-------- Document

# ...And that's how the fight started



## TDG (May 26, 2009)

My wife and I were watching Who Wants To Be A Millionaire while we were in bed.
I turned to her and said, 'Do you want to have Sex?'
'No,' she answered. I then said,
'Is that your final answer?'
She didn't even look at me this time, simply saying, 'Yes..'
So I said, "Then I'd like to phone a friend."
And that's how the fight started...

________________________________

I took my wife to a restaurant. The waiter, for some reason, took my order first.
"I'll have the rump steak, rare, please."
He said, "Aren't you worried about the mad cow?"
"Nah, she can order for herself."
And that's how the fight started.....

_______________________________

My wife and I were sitting at a table at her high school reunion, and she kept staring at a drunken man swigging his drink as he sat alone at a nearby table.
I asked her, "Do you know him?"
"Yes", she sighed,
"He's my old boyfriend. I understand he took to drinking right after we split up those many years ago, and I hear he hasn't been sober since."
"My God!" I said, "Who would think a person could go on celebrating that long?"
And that's how the fight started...

________________________________
My wife sat down next to me as I was flipping channels.
She asked, "What's on TV?"
I said, "Dust."
And that's how the fight started...

----------------

§ **What you need to do**
A - Repeat word for word the part of the joke post about how fights started that opens with the words containing "My wife and I were sitting" and closes with "a nearby table.".
B - Carry on the joke post about how fights started, beginning after its last sentence.
The lines that come next are from a different source.

-------- Records provided

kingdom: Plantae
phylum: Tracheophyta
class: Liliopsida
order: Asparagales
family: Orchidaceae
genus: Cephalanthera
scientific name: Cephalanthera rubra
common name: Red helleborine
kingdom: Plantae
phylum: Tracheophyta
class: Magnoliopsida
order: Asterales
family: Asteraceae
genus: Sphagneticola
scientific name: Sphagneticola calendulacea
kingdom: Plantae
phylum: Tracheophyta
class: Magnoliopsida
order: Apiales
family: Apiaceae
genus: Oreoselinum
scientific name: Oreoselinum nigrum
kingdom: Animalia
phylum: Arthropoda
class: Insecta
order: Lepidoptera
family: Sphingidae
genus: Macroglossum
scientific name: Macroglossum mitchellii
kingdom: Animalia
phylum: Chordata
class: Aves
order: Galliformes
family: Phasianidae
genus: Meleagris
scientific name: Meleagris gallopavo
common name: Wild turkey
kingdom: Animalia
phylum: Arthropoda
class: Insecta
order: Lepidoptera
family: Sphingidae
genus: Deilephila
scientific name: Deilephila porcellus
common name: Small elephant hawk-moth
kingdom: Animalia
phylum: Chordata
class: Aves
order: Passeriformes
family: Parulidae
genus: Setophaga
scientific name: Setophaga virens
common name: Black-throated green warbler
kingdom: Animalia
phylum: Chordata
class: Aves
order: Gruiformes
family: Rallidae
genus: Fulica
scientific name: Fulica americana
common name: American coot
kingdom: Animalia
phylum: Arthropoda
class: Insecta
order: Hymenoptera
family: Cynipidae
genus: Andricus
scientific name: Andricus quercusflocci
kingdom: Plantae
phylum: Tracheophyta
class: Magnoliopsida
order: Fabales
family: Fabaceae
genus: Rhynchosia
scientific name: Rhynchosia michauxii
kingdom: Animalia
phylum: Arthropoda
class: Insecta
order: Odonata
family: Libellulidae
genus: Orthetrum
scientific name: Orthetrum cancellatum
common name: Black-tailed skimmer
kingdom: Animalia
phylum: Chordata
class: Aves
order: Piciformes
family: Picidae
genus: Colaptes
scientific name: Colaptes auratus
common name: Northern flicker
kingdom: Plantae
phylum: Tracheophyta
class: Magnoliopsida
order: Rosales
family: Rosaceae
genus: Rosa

----------------

§ **Answers to the problems**
A -
My wife and I were sitting at a table at her high school reunion, and she kept staring at a drunken man swigging his drink as he sat alone at a nearby table.

B -
________________________________

Saturday morning I got up early, quietly dressed, made my lunch, and slipped quietly into the garage. I hooked up the boat up to the van and proceeded to back out into a torrential downpour. The wind was blowing 50mph, so I pulled back into the garage, turned on the radio, and discovered that the weather would be bad all day.
I went back into the house, quietly undressed, and slipped back
into bed. I cuddled up to my wife's back; now with a different
anticipation, and whispered, "The weather out there is
terrible."
My loving wife of 5 years replied, "And, can you believe myn stupid husband is out fishing in that weather?"
And that's how the fight started...

_______________________________

My wife was hinting about what she wanted for our upcoming
anniversary.
She said, "I want something shiny that goes from 0 to 150 in about 3 seconds."
I bought her a bathroom scale.
And that's how the fight started......

______________________________

After retiring, I went to the Social Security office to apply for Social Security.
The woman behind the counter asked me for my driver's License to verify my age.
I looked in my pockets and realized I had left my wallet at home. I told the woman that I was very sorry, but I would have to go home and come back later.
The woman said, 'Unbutton your shirt'.
So I opened my shirt revealing my curly silver hair.
She said, 'That silver hair on your chest is proof enough for me' and she processed my Social Security application.
When I got home, I excitedly told my wife about my experience at the Social Security office. She said, 'You should have dropped your pants. You might have gotten disability too.'
And that's how the fight started...

________________________________

My wife was standing nude, looking in the bedroom mirror.
She was not happy with what she saw and said to me,
"I feel horrible; I look old, fat and ugly. I really need you to pay me a compliment.'
I replied, "Your eyesight's damn near perfect 
And that's how the fight started........

________________________________

I rear-ended a car this morning...the start of a REALLY bad day!
The driver got out of the other car, and he was a DWARF!!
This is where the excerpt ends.